- Page extract
[Start of Attachment]
# figuring out energy



## vashshadow (Sep 12, 2014)

so i got the charts from here on energy and ammo weight only problem is i dont have a chrono so what would be a good test to see if i can take a raccoon with my set up? i want to train with a set up that will take take a raccoon so i get use to it before i start hunting them.


----------



## zippo (Jul 9, 2014)

dont think about it too much, a **** can be taken only with a headshot, a double tbg 28mm - 22mm taper with a .50" lead ball is a great setup.


----------



## zippo (Jul 9, 2014)

theres also an app that acts as a chronograph.. i forgot the name tho.


----------



## vashshadow (Sep 12, 2014)

Ok thanks again zippo you've really helped me out on the last few posts of mine


----------



## Emitto (Sep 11, 2013)

You might want to try and reach our member "leadball" he has taken ***** before, I think he likes using .44 cal wad cutters. He is a great shot tho, so as Zippo mentioned a head shot is the key.
[End of Attachment]
- Source data
[Start of Attachment]
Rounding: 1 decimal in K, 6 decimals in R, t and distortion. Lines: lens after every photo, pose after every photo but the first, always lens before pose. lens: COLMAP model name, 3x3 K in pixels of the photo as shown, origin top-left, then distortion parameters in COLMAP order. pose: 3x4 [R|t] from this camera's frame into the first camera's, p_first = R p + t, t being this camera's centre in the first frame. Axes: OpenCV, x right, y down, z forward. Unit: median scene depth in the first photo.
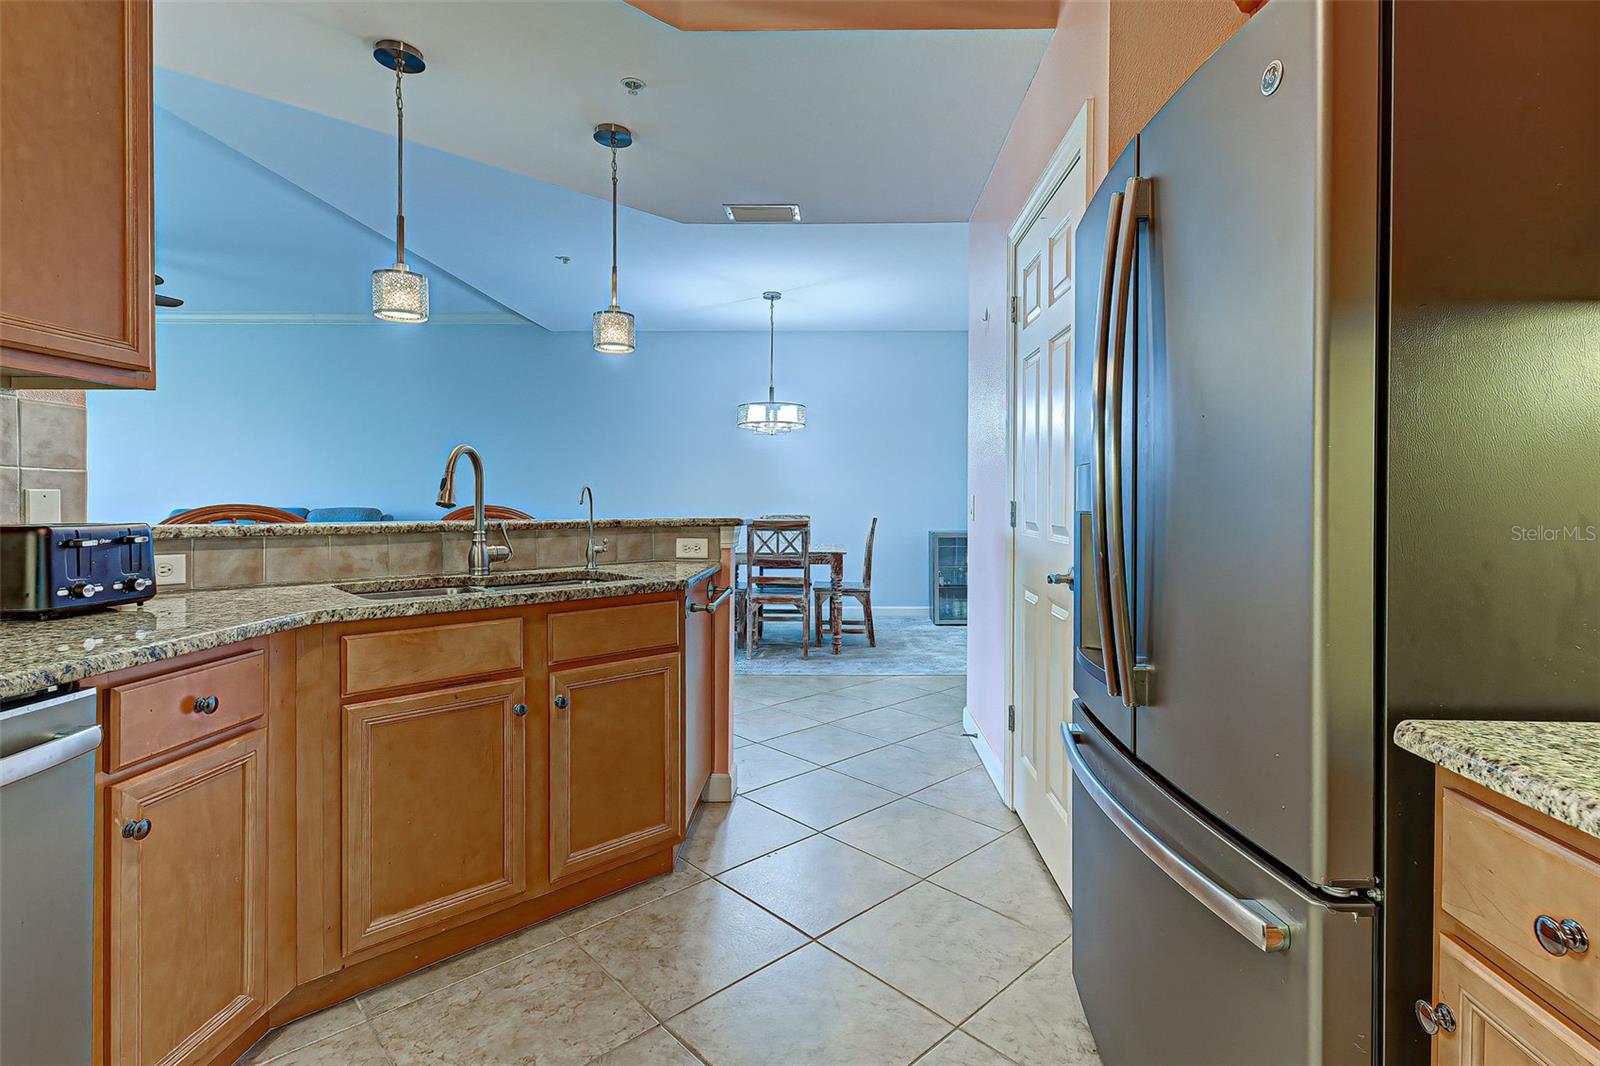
lens RADIAL K [[779.9, 0, 817.3], [0, 779.9, 511.3], [0, 0, 1]] dist [0.013304, -0.003268]
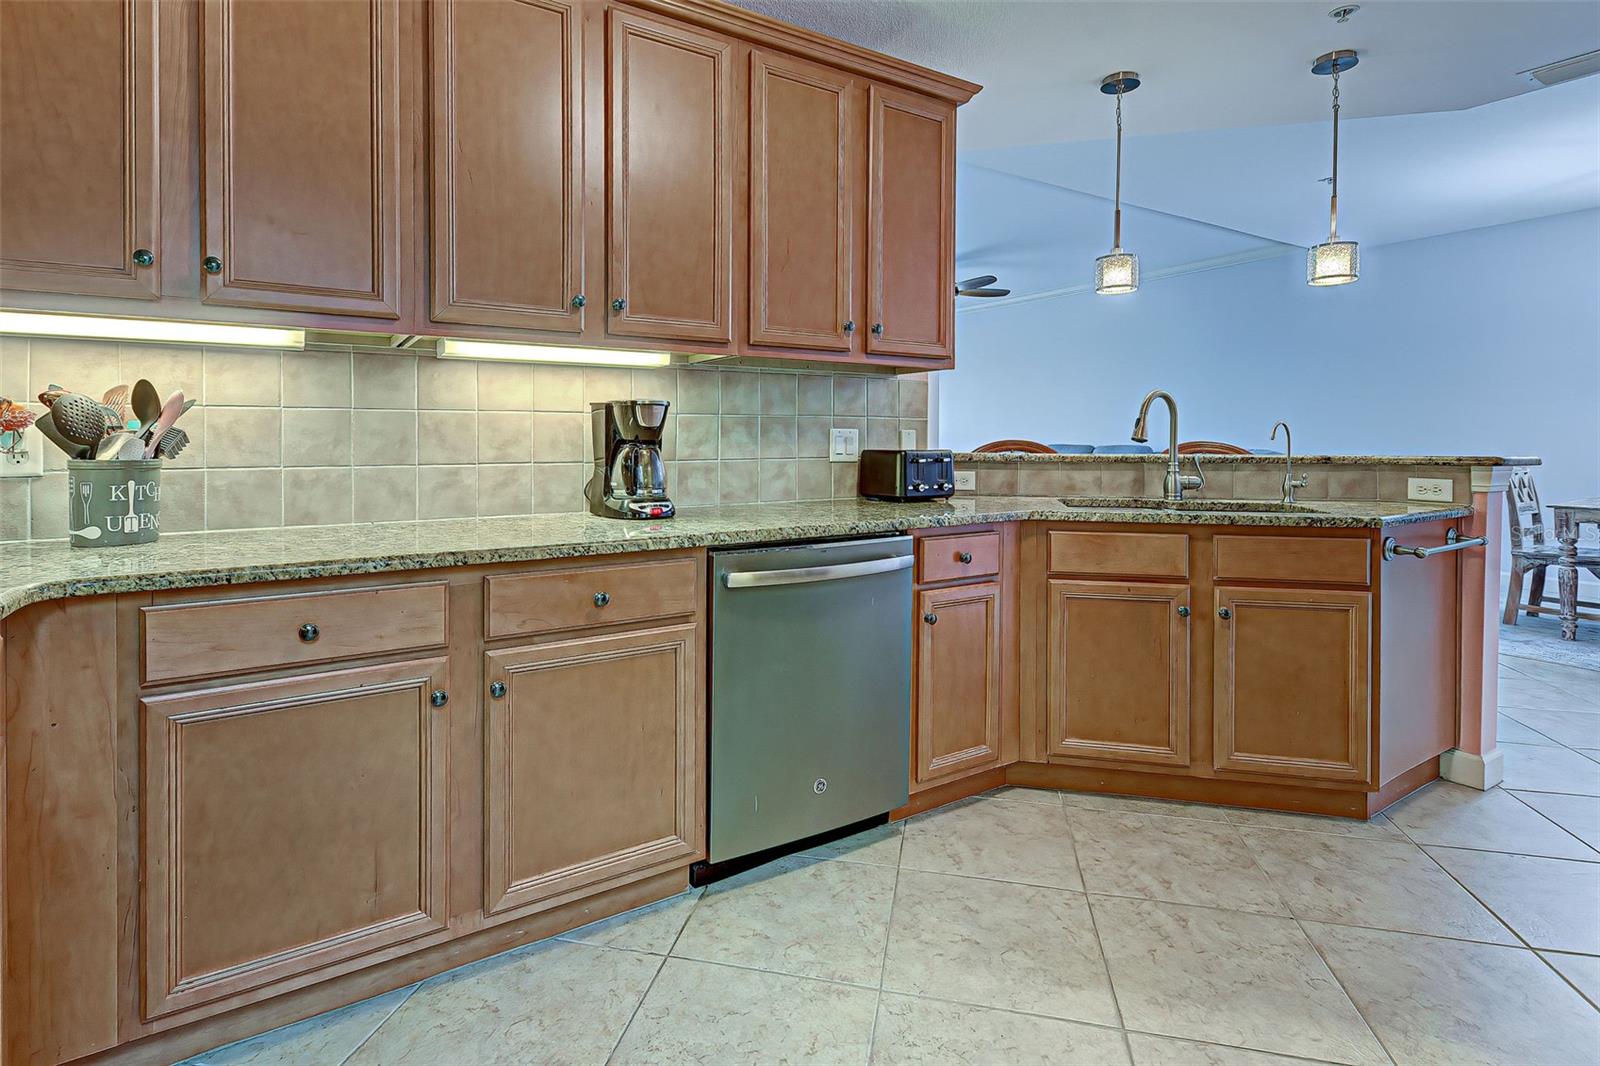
lens RADIAL K [[779.9, 0, 789.3], [0, 779.9, 457.5], [0, 0, 1]] dist [0.013304, -0.003268]
pose [[0.557896, 0.018433, -0.829706, 0.256762], [-0.010882, 0.999830, 0.014895, 0.007726], [0.829839, 0.000719, 0.558002, -0.157282]]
[End of Attachment]
- What to do
• a. Rework the raccoon-hunting thread from "## Emitto (Sep" to "is the key.", swapping "wad cutters" for "round balls".
• b. Please keep going with the raccoon-hunting thread from the point where it ends.

- Set of answers
• a.
## Emitto (Sep 11, 2013)

You might want to try and reach our member "leadball" he has taken ***** before, I think he likes using .44 cal round balls. He is a great shot tho, so as Zippo mentioned a head shot is the key.

• b.
Cheers mate.

E.


----------



## Nicholson (Sep 25, 2012)

That's a good suggestion emitto. Not only has leadball bagged raccons, but he has also done quite a bit of testing on band setups if I remember correctly


----------



## wll (Oct 4, 2014)

vashshadow said:


> so i got the charts from here on energy and ammo weight only problem is i dont have a chrono so what would be a good test to see if i can take a raccoon with my set up? i want to train with a set up that will take take a raccoon so i get use to it before i start hunting them.


The key is momentum, you want major blunt force trauma. If you can send a heavy projectile and have it penetrate, then you got the best of both worlds

You will need some good speed along with that, but throw some heavy lead and hit them in the head. A raccoon is a large, very tough animal, I personally doubt if I would shoot one even at close range and I'm shooting some major Units of Momentum and 20fpe.

It looks like you are fairly new to slings and a raccoon is on your list ? Like I said, you better hit him REAL hard. Have you ever dealt with them before, I have, and that is one animal that is WAAY tougher than it looks, they can rip you apart !

If you can't hit a soup can a vast majority of the time at 10-15 yards, I personally would not do it, as you will just end up injuring it.

JMHO !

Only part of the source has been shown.